**WHAT THE EXERCISE ASKS**
Which lines of the records below contain the word "stress"? Report each of them in full.
****
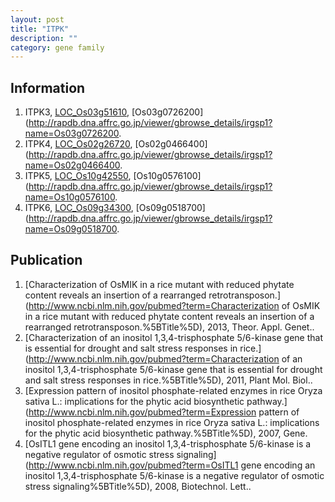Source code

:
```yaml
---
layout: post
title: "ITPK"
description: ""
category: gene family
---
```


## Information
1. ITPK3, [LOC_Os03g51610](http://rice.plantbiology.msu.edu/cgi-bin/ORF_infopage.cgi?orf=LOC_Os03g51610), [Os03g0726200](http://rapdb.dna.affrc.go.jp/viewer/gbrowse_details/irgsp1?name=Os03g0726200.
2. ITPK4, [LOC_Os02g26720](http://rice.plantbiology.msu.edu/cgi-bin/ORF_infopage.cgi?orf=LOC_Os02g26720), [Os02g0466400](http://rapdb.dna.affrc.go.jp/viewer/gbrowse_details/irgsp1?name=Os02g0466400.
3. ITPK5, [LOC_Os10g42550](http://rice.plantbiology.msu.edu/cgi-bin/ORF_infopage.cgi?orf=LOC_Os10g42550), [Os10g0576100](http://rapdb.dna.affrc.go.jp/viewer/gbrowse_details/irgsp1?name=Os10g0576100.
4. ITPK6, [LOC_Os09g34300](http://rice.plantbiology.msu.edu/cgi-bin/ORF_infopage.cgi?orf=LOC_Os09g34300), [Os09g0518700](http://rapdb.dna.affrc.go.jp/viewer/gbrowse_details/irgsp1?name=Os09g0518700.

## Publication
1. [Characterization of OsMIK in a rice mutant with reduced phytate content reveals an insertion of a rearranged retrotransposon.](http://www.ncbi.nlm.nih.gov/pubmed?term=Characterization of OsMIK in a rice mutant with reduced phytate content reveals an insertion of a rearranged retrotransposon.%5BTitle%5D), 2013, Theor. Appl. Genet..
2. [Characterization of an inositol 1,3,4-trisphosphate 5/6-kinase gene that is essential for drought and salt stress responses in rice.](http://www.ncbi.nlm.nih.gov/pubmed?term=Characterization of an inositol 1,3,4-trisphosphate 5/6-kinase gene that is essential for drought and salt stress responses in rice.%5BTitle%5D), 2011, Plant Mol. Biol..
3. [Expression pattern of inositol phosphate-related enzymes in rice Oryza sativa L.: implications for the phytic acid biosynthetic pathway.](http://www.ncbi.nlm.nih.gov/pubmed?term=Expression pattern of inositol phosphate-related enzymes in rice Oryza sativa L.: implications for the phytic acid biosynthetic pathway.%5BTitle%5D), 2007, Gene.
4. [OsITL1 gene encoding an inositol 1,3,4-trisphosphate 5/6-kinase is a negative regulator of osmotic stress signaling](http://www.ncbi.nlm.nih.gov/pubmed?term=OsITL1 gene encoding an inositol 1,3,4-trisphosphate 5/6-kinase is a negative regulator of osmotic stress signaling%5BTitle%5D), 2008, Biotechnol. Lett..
****
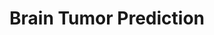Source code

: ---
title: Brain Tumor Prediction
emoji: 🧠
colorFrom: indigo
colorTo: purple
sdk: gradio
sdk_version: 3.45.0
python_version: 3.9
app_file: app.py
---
****
**THE COMPLETED TASK**
2. [Characterization of an inositol 1,3,4-trisphosphate 5/6-kinase gene that is essential for drought and salt stress responses in rice.](http://www.ncbi.nlm.nih.gov/pubmed?term=Characterization of an inositol 1,3,4-trisphosphate 5/6-kinase gene that is essential for drought and salt stress responses in rice.%5BTitle%5D), 2011, Plant Mol. Biol..
4. [OsITL1 gene encoding an inositol 1,3,4-trisphosphate 5/6-kinase is a negative regulator of osmotic stress signaling](http://www.ncbi.nlm.nih.gov/pubmed?term=OsITL1 gene encoding an inositol 1,3,4-trisphosphate 5/6-kinase is a negative regulator of osmotic stress signaling%5BTitle%5D), 2008, Biotechnol. Lett..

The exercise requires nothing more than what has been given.